Liliia Brudnytska sees only one scenario for such changes in the country.
“In the current realities, it is possible only in one scenario: the one who wins the elections, cancels the presidency at the inauguration, the Rada votes and organizes early elections. Or adopts a referendum law and implements constitutional changes through a plebiscite. There are more than enough prerequisites.”
Yurii Shulipa believes that despite any prerequisites, the issue of changing the form of government can be discussed only after Ukraine becomes a member of NATO and the EU and the acquisition, the formation of political culture.
“Ukraine can only afford classical parliamentarism under the umbrella of military security within NATO and the umbrella of economic security within the European Union. It is worth considering that in many ways, including politically, Ukraine ceased to be a colony of Moscow only from February 20, 2014, after the victory of Euromaidan.
The real Ukrainian parliamentarism is very young, by historical standards, it is still an infant. This is, in fact, the youngest parliamentarism in Europe. The infancy of the Ukrainian parliamentarism, the internal and external Russian aggression, the underdeveloped economy, a high degree of corruption and unscrupulousness of the people who influence the formation of the parliament, do not provide opportunities for raising the issue of the transition to a parliamentary form of government at the official level.
The formation of the Ukrainian parliamentarism should take years, it is necessary to create parties of the new formations on the basis of the ideology of democracy and the development of universally recognized values of developed civilized countries.”
What are the risks and benefits?
Dmytro Sinchenko believes that there are no benefits, but we must strengthen the presidential position.
“As for me, on the contrary, we need to strengthen the presidential position, making him the direct head of the executive power – the government. At the same time, it is necessary to provide clear procedures for the removal from power of the president who has lost the trust of society, for example, by committing a crime or betraying Ukraine. We need a quality law on impeachment, which has long been under discussion, and which still cannot be adopted.”
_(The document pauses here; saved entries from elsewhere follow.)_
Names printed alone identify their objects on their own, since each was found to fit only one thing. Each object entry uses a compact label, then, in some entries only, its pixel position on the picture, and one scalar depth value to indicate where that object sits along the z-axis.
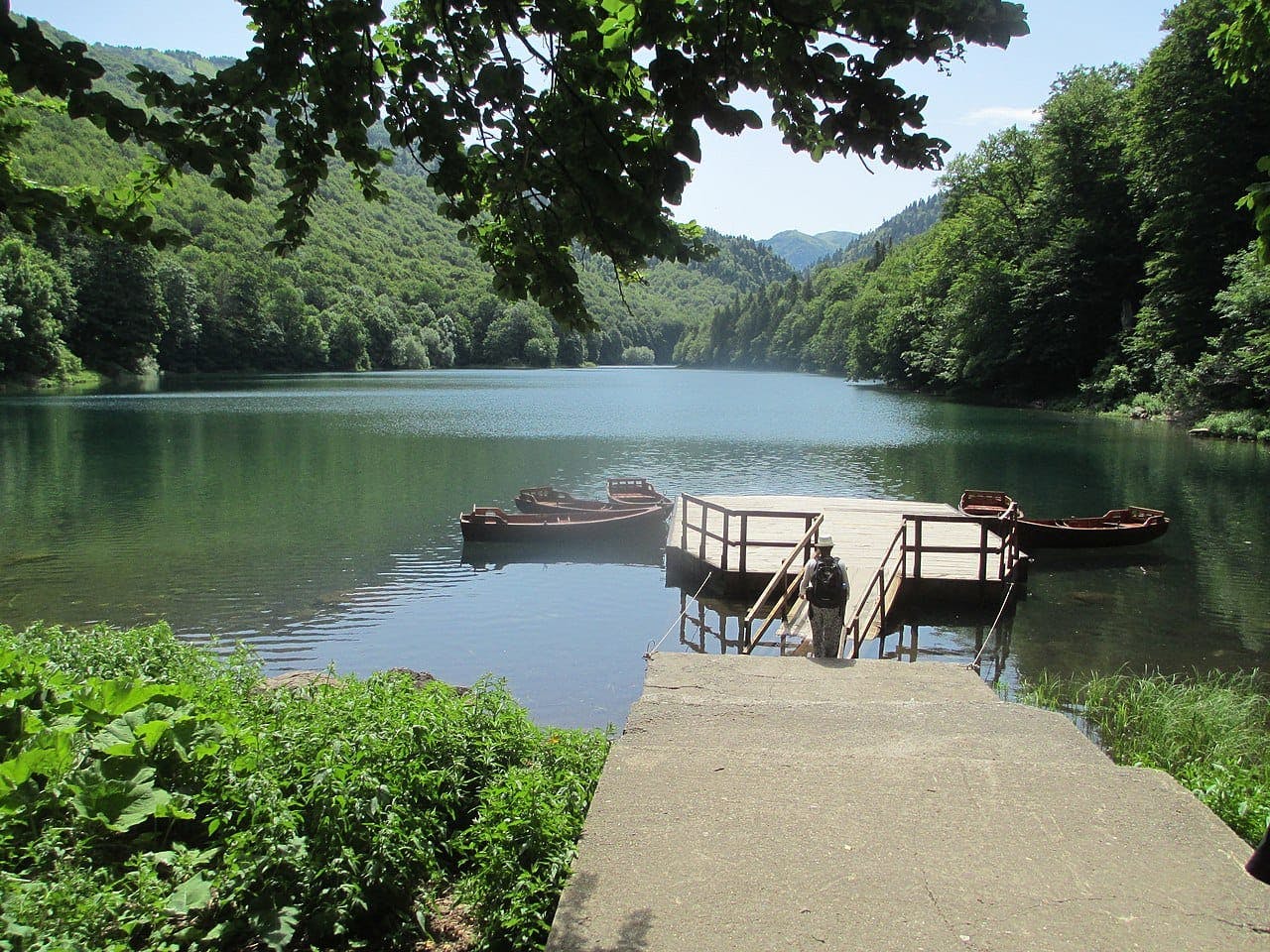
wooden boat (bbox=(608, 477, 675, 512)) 23.84
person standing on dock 10.45
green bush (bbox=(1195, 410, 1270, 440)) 37.70
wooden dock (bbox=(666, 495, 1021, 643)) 15.23
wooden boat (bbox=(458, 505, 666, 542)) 20.89
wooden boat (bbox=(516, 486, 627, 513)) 23.70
But the parliamentary form, according to the expert, may bring troubles.
“The parliamentary form of government limits the president’s ability to make operational decisions for the defense of the country, it provides for the dependence of the head of state on the interests of deputies and their financial and industrial groups, complicates the process of reforming the country”.
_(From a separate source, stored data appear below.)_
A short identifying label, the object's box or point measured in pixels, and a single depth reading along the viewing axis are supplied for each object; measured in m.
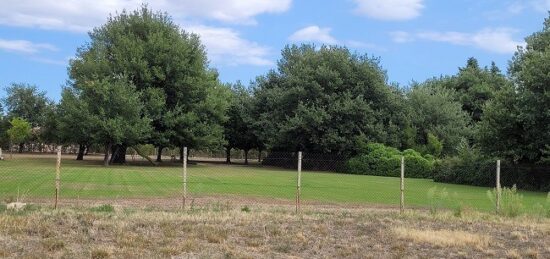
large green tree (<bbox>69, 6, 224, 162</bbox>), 48.69
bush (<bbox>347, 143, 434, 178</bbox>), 47.62
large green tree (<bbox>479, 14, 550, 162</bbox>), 32.03
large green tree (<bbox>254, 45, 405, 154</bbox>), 52.50
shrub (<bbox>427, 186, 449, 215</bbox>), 16.20
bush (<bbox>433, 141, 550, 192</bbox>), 32.25
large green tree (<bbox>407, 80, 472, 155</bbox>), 57.47
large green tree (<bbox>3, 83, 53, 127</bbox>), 80.25
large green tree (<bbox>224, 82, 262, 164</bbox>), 62.83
But Liliia Brudnytska is convinced that a parliamentary form will help to balance the interests of different groups of the population. However, there are still some risks. At least because the parliamentary system in Ukraine is still immature.
“Especially the last convocation. However, when necessary, the Verkhovna Rada, even such as we have, shows a surge of responsibility, as it was with the martial law. The fact that there were party switchers and the corrupted votes is only a partial truth. Everyone who worked in the Verkhovna Rada at least during one session, knows that important decisions aren’t made without the balance of interests of various groups. What these groups are is a separate question – the deputies and fractions are just as people choose them. Therefore, we may lose the pace of reforms, but we will gain their reasonableness and proximity to the Ukrainian realities. Instead, the Prime Minister will represent Ukraine instead of the President, and he will not manipulate, will not get caught up in the ‘board games’, but instead lead more mundane conversations and raise economic issues. In the end, such representatives of the country are treated more seriously, and the results are more tangible”.